Peru, Bolivia and Paraguay, too, are seeing heavy, black smoke coming from the Brazilian fires.
The INPE also reported there were 72,843 fires in Brazil this year. More than half of those fires burned in the Amazon. This represents an 80 percent increase in the total number of fires over last year.
Natural disasters can spark flames when the area is dry, but these fires are also frequently started illegally by ranchers trying to clear out forest to create grazing land for cattle. Environmentalists are blaming Brazil’s president, Jair Bolsonaro, for relaxing laws limiting deforestation and underplaying the disaster in general to the rest of the world.
According to the BBC, the Amazon rainforest contributes 20 percent of the Earth’s oxygen.
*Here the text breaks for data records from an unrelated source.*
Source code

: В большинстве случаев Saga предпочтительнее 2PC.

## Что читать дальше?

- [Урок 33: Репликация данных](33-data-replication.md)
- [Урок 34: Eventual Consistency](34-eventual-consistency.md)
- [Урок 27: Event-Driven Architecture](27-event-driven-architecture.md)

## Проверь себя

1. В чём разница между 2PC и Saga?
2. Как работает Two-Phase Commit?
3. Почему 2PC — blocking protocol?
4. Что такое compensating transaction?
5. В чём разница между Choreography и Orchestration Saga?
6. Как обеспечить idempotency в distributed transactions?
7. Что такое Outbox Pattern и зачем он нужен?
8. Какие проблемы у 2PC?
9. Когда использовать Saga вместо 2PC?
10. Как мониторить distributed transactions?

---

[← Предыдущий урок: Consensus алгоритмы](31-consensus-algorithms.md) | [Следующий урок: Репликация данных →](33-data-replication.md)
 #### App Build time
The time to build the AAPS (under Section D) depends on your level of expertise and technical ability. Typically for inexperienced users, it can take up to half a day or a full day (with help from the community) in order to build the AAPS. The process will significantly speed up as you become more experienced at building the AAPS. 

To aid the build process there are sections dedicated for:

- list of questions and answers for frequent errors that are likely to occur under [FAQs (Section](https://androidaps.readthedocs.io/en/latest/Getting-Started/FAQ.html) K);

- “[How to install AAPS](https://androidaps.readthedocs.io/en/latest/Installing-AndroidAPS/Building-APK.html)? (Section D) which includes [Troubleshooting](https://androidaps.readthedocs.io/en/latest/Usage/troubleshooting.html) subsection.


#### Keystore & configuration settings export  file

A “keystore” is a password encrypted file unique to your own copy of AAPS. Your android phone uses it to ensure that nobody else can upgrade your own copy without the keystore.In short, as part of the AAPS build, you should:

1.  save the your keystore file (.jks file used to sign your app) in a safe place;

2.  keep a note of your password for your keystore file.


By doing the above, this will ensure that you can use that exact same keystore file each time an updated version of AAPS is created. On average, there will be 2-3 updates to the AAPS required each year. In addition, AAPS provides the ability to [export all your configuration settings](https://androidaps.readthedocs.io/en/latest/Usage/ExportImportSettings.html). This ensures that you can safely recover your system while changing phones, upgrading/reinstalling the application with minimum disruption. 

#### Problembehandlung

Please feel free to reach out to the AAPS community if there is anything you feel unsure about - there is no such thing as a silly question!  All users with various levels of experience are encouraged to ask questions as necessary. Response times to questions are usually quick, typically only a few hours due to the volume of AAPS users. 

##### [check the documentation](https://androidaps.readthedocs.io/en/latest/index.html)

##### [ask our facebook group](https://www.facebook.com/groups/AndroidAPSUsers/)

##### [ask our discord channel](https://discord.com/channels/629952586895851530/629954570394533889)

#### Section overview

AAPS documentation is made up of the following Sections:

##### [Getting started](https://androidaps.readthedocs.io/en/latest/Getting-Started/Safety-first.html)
Plus, the rainforest is home to millions of species of plants and animals, as well as over one million indigenous people.
The rainforest is critical to millions of lives and to the Earth, itself.
Aerial footage shows the world's largest rainforest in flames. Brazil's Amazon is known as "the planet's lungs" for producing about 20 percent of the world's oxygen. This inferno threatens the rainforest ecosystem and also affects the entire globe. https://t.co/h01baMhEvn pic.twitter.com/8yWmTj7CO9
— CNN (@CNN) August 26, 2019
If the Amazon is destroyed, the World Wildlife Fund says the area will likely become a savannah, but inhospitable to people, animals or plants.
And instead of pumping out oxygen, the new savannah will be the Earth’s next major source of carbon emissions. Meaning, the Amazon will no longer serve as the lungs of the world, but will begin pump out enough carbon to actually drive the climate crisis.
This is bad news, folks. Bad news indeed.